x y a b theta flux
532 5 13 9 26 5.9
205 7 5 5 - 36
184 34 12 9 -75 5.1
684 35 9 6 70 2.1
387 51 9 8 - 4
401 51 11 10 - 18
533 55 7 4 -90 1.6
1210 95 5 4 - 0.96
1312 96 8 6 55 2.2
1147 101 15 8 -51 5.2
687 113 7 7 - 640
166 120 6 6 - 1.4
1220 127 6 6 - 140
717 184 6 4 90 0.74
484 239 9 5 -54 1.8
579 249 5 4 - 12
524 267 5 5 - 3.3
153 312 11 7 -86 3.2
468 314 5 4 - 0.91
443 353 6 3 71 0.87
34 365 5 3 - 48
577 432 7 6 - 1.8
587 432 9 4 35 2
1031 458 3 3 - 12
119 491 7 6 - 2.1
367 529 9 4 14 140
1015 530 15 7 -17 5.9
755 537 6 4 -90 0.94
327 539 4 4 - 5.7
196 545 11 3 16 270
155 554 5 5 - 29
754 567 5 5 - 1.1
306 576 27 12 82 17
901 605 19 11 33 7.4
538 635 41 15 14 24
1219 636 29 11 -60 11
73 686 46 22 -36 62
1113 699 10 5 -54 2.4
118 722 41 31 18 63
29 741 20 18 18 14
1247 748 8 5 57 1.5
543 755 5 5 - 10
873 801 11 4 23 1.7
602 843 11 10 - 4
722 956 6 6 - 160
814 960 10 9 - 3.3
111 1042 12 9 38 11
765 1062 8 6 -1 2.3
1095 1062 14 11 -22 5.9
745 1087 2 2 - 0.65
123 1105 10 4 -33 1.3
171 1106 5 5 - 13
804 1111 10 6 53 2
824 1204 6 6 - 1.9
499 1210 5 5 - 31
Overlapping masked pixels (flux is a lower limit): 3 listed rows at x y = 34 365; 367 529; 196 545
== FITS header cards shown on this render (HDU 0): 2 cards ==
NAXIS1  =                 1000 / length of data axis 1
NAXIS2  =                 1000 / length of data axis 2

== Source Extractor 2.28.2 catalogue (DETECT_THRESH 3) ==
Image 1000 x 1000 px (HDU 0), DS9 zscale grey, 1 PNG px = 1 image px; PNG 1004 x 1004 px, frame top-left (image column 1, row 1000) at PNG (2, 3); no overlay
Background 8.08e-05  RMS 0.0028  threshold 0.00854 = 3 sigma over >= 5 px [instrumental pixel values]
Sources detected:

******

> **What is asked**: Reproduce the items above, renaming every "threshold" to "cutoff" and leaving all other text unchanged.

> **Exercise response**:
x y a b theta flux
532 5 13 9 26 5.9
205 7 5 5 - 36
184 34 12 9 -75 5.1
684 35 9 6 70 2.1
387 51 9 8 - 4
401 51 11 10 - 18
533 55 7 4 -90 1.6
1210 95 5 4 - 0.96
1312 96 8 6 55 2.2
1147 101 15 8 -51 5.2
687 113 7 7 - 640
166 120 6 6 - 1.4
1220 127 6 6 - 140
717 184 6 4 90 0.74
484 239 9 5 -54 1.8
579 249 5 4 - 12
524 267 5 5 - 3.3
153 312 11 7 -86 3.2
468 314 5 4 - 0.91
443 353 6 3 71 0.87
34 365 5 3 - 48
577 432 7 6 - 1.8
587 432 9 4 35 2
1031 458 3 3 - 12
119 491 7 6 - 2.1
367 529 9 4 14 140
1015 530 15 7 -17 5.9
755 537 6 4 -90 0.94
327 539 4 4 - 5.7
196 545 11 3 16 270
155 554 5 5 - 29
754 567 5 5 - 1.1
306 576 27 12 82 17
901 605 19 11 33 7.4
538 635 41 15 14 24
1219 636 29 11 -60 11
73 686 46 22 -36 62
1113 699 10 5 -54 2.4
118 722 41 31 18 63
29 741 20 18 18 14
1247 748 8 5 57 1.5
543 755 5 5 - 10
873 801 11 4 23 1.7
602 843 11 10 - 4
722 956 6 6 - 160
814 960 10 9 - 3.3
111 1042 12 9 38 11
765 1062 8 6 -1 2.3
1095 1062 14 11 -22 5.9
745 1087 2 2 - 0.65
123 1105 10 4 -33 1.3
171 1106 5 5 - 13
804 1111 10 6 53 2
824 1204 6 6 - 1.9
499 1210 5 5 - 31
Overlapping masked pixels (flux is a lower limit): 3 listed rows at x y = 34 365; 367 529; 196 545
== FITS header cards shown on this render (HDU 0): 2 cards ==
NAXIS1  =                 1000 / length of data axis 1
NAXIS2  =                 1000 / length of data axis 2

== Source Extractor 2.28.2 catalogue (DETECT_THRESH 3) ==
Image 1000 x 1000 px (HDU 0), DS9 zscale grey, 1 PNG px = 1 image px; PNG 1004 x 1004 px, frame top-left (image column 1, row 1000) at PNG (2, 3); no overlay
Background 8.08e-05  RMS 0.0028  cutoff 0.00854 = 3 sigma over >= 5 px [instrumental pixel values]
Sources detected:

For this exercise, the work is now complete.